Он закурил папиросу и начал грясти коленом.
"Злится! – подумала Илька. – И чего?"
– Ребенок должен с первых дней жизни учиться любить все обездоленное. Он привяжется к своей уродливой воспитательнице, – она, к счастью, исключительно некрасива, кроме плохой фигуры, – и будет вместе с ней страдать от уколов и насмешек пошлой толпы. Эта женщина, вернее девица, уже заранее поставила условием, чтобы не заставляли ее гулять с ребенком в парке. Она уже приобрела на кладбище место для своей могилы и будет каждый день возить туда колясочку с ребенком. Я нахожу, что это прекрасно. В парке, где прохожие будут ахать и восторгаться ребенком, только привьют молодой душе тщеславие. К чему это? И еще она поставила условием, чтобы в детскую никаких гостей не водить. Не к чему ребенка показывать. Да, вероятно, и ей самой неприятно лишний раз ловить на себе насмешливые взоры.
– Ничего не понимаю, – сказала Илька и покраснела. – Почему вдруг "насмешливые взоры"? Кто же смеется над горбатыми?
– Все! – отрезал муж. – Вы первая. Если не смеетесь, то не одобряете. Да-с.
Илька заплакала.
– Я не понимаю твоего желания окружить ребенка уродством и страданием. За что? За что его мучить? Что он, беглый каторжник, что ли? Да он, может быть, и сам по себе будет добрый и жалостливый.
– Святые спали с прокаженными! – мрачно сказал Станя.
– Ты теперь будешь искать прокаженную няньку! – с отчаянием крикнула Илька. – Уж каждый раз ты мне подсовываешь этих прокаженных. Нет, если бы я была святой, я бы не лезла спать к прокаженному. Я бы уступила ему свою постель, а сама бы ушла. Прокаженный больной, ему нужен покой, удобство. А тут изволь жаться к стенке, а рядом этот бородатый святой хранит и подчеркивает свое самоотвержение. Не хорошо. Не прокаженного он любит, а себя. Не о нем заботится, а о преодолении в себе отвращения во имя самосовершенствования. Я не отдам ребенка прокаженным. Ложись с ними сам.
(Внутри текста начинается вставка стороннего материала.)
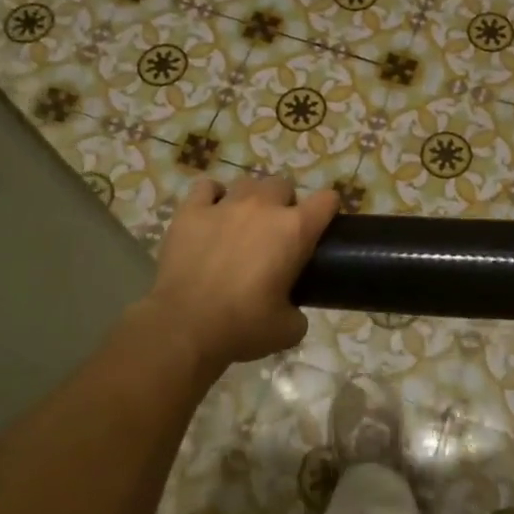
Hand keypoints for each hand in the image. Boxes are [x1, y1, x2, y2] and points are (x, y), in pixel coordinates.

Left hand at [143, 176, 338, 375]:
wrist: (185, 327)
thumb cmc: (243, 326)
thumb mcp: (288, 330)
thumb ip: (298, 312)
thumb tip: (292, 311)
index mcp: (295, 230)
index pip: (326, 200)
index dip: (327, 210)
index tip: (322, 225)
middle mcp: (263, 207)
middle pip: (283, 185)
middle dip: (284, 203)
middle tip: (276, 231)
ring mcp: (225, 205)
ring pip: (247, 183)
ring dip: (251, 199)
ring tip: (242, 222)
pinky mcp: (191, 212)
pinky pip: (206, 187)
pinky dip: (212, 196)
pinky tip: (211, 213)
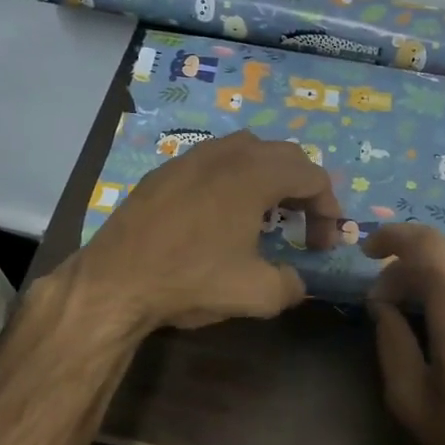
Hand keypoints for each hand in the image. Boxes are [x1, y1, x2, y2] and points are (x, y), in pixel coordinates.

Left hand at [70, 130, 341, 332]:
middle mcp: (225, 155)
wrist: (115, 282)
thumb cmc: (191, 280)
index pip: (312, 176)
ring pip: (246, 150)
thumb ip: (291, 285)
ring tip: (266, 213)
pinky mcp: (164, 172)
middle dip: (303, 188)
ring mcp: (190, 158)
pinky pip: (213, 161)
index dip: (328, 209)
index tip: (322, 244)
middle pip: (283, 154)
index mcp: (254, 175)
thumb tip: (297, 282)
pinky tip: (221, 213)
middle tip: (303, 224)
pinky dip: (233, 178)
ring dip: (268, 176)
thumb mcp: (257, 294)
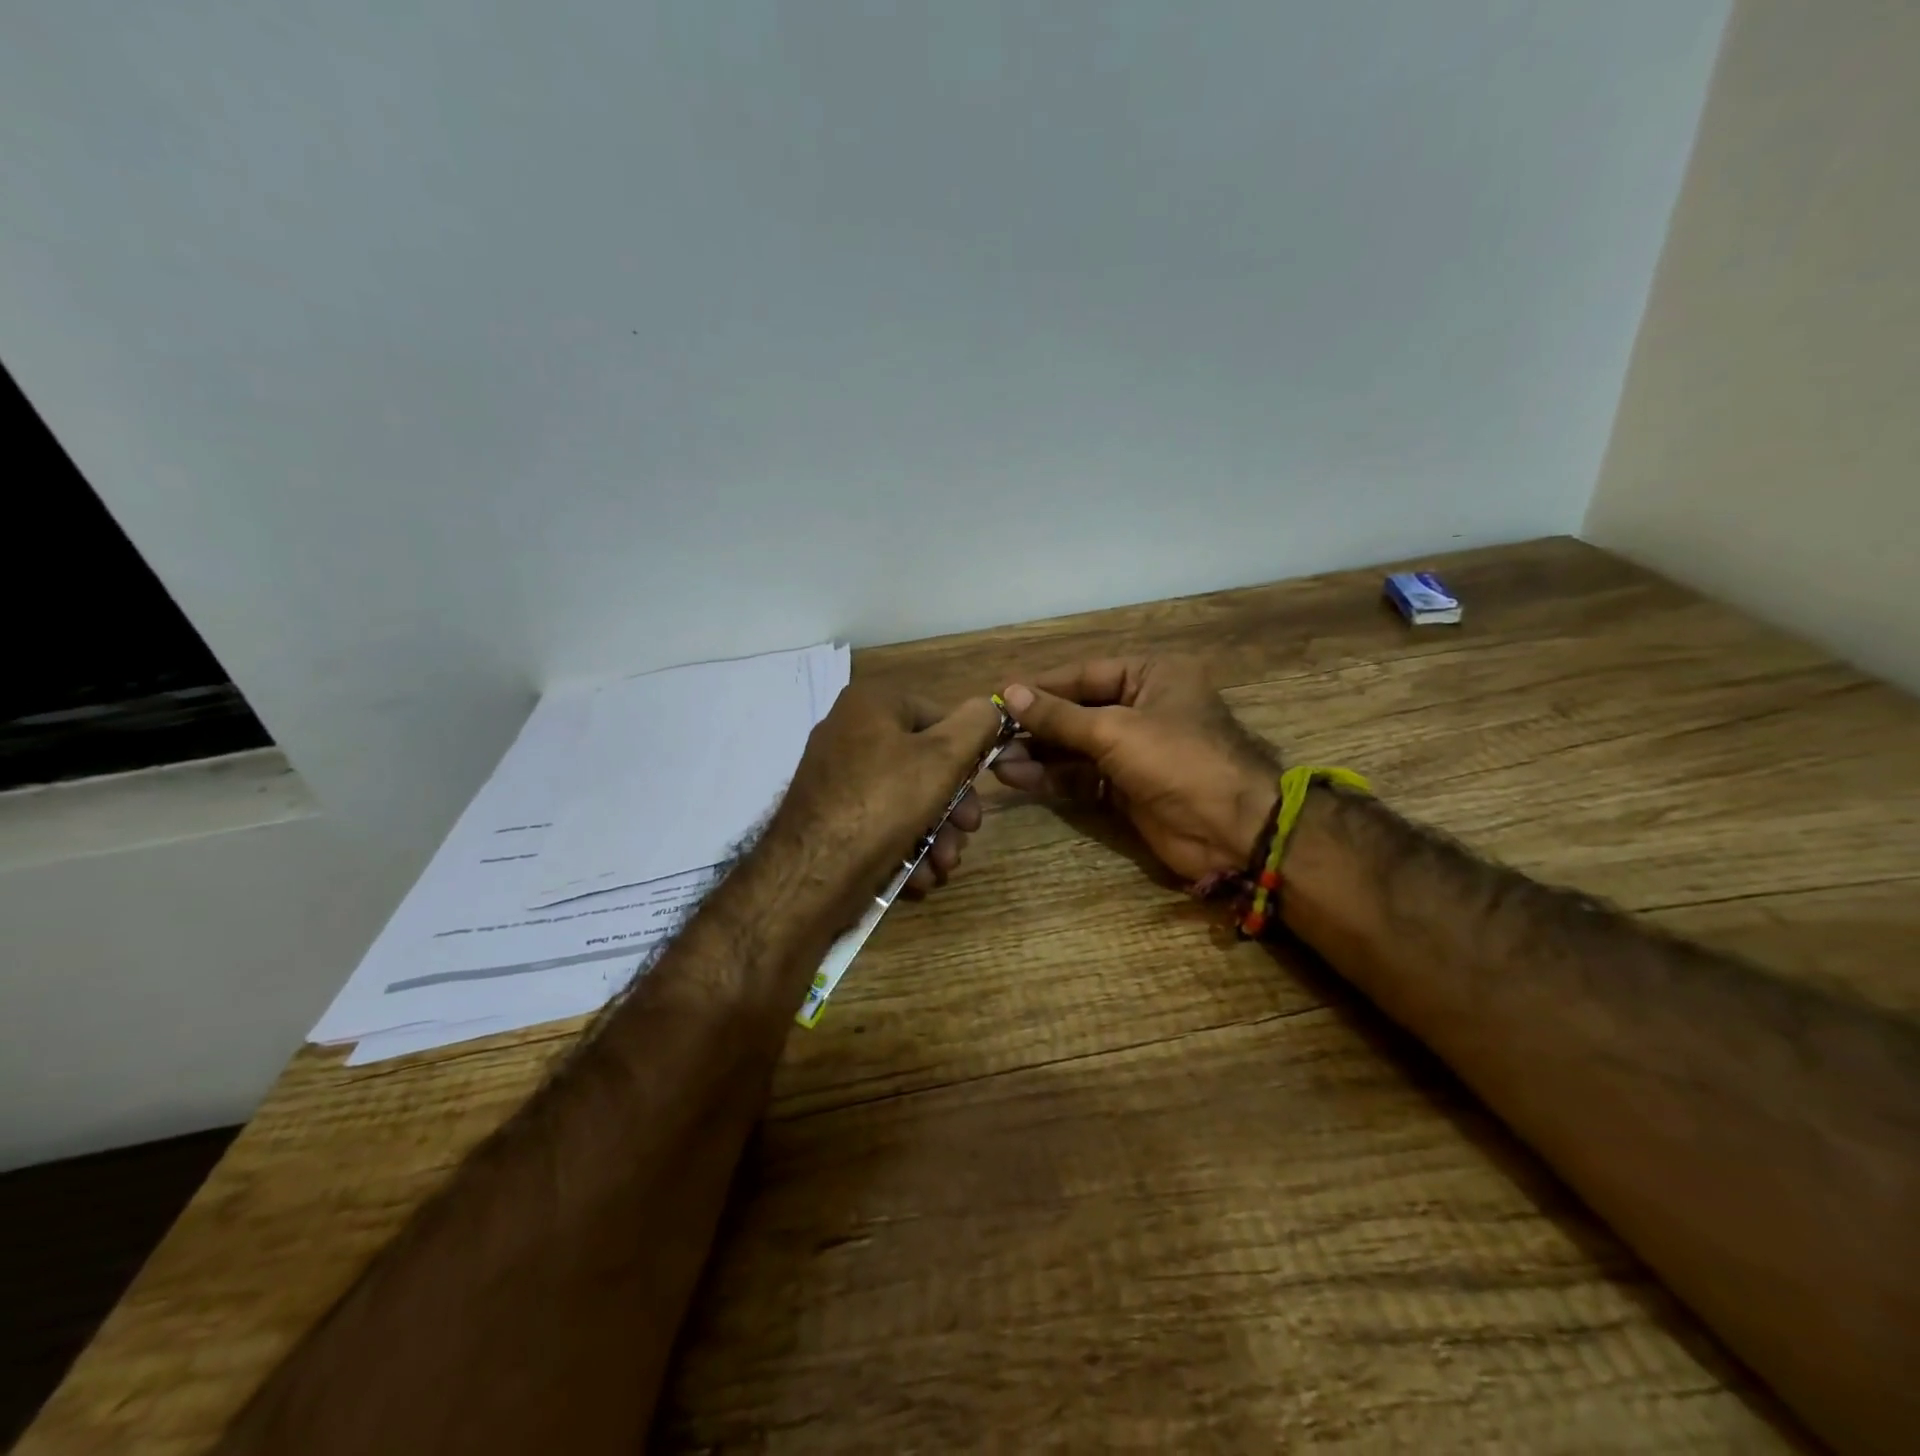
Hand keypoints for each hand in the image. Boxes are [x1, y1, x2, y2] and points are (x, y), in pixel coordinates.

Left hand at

Она вскочила и, плача и натыкаясь на стулья, на притолку двери, пошла к себе и легла. И всю ее трясло, словно знобило. А потом пришла дрема, и зазвенели на дворе колокольчики, не лошадиные, а тоненькие, остренькие, наверное козьи, те, что веселая Сенька украла для ребеночка. Зазвенели колокольчики и загрохотали страшные колеса. И вдруг писк, визг. Илька поднялась, подкралась к окошку и увидела. Увидела она огромную колымагу. Задние колеса втрое больше передних и обиты толстым железом. А перед колымагой катаются, переваливаются с брюха на спину громадные крысы – мягкие, жирные, запутались в красных постромках и пищат. А из колымаги лезет, ищет приступочку костлявой старушечьей ногой страшная, длинноносая – нос на двоих рос, да еще кривой – горбунья, злая фея Карабос. Горб узкий, высокий и трясется.
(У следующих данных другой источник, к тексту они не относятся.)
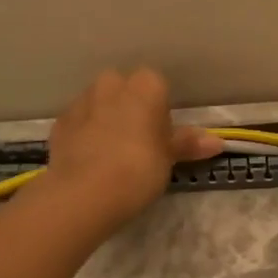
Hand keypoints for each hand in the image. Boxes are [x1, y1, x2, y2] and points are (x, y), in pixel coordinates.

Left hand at [44, 68, 223, 226]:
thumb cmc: (139, 169)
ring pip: (99, 103)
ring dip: (106, 118)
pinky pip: (79, 122)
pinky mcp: (59, 123)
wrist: (84, 193)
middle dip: (130, 107)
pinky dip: (85, 134)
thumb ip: (188, 144)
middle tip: (139, 141)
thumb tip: (218, 142)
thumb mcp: (169, 158)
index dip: (160, 109)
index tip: (161, 134)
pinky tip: (91, 160)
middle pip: (124, 88)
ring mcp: (81, 102)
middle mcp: (111, 85)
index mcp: (144, 86)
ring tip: (112, 153)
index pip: (157, 84)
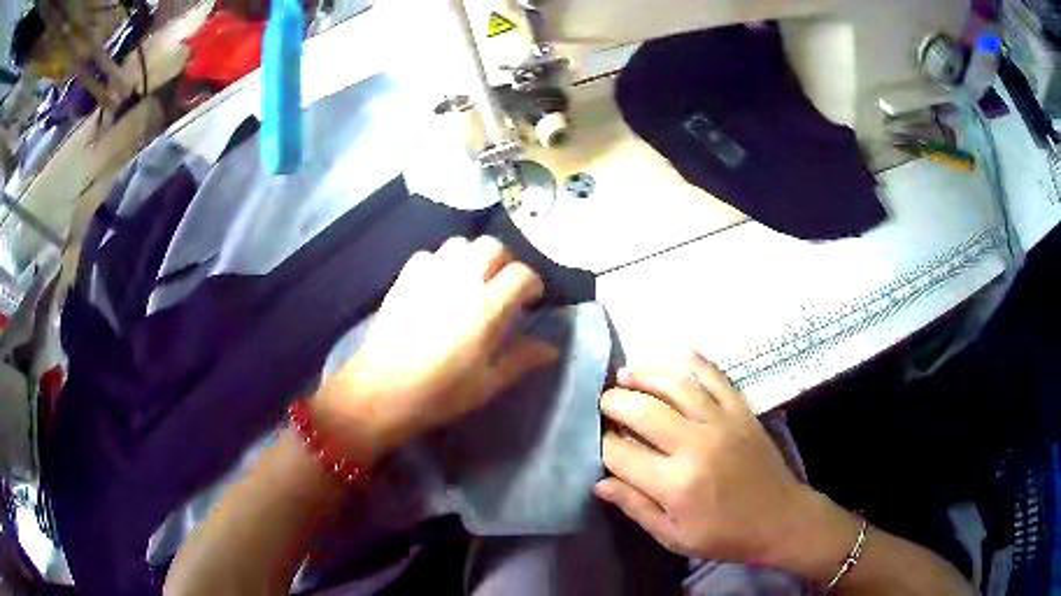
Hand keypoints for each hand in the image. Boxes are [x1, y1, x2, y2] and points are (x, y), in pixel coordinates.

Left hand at [314, 236, 557, 459]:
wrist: (383, 389)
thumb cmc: (441, 392)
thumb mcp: (488, 383)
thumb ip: (521, 359)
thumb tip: (550, 348)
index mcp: (487, 307)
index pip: (522, 273)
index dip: (532, 284)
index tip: (530, 301)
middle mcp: (461, 281)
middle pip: (492, 246)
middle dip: (504, 262)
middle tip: (501, 287)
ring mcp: (429, 275)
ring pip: (460, 244)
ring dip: (472, 257)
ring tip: (470, 281)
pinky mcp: (405, 278)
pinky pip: (428, 254)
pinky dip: (440, 263)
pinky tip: (438, 284)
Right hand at [596, 350, 856, 575]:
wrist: (780, 518)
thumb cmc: (724, 535)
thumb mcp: (674, 536)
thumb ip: (636, 507)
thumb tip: (599, 481)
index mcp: (674, 484)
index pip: (621, 453)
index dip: (602, 443)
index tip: (596, 440)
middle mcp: (694, 446)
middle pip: (642, 411)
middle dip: (615, 403)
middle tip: (604, 402)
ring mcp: (721, 422)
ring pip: (675, 386)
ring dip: (646, 374)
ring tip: (626, 374)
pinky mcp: (741, 411)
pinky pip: (716, 377)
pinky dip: (697, 362)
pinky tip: (679, 352)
"Это нянька для маленького, – думает Илька и вся дрожит. – Повезет маленького ночевать с прокаженными".
А горбунья Карабос остановилась, задрала голову и шарит по окнам глазами, ищет Ильку. Илька чувствует – найдет она ее, уколет глазом, тут и конец, тут и погибель.
Илька закрывает лицо руками и кричит, кричит, и от крика просыпается.
Она вся мокрая и вся какая-то расслабленная. Верно, жар.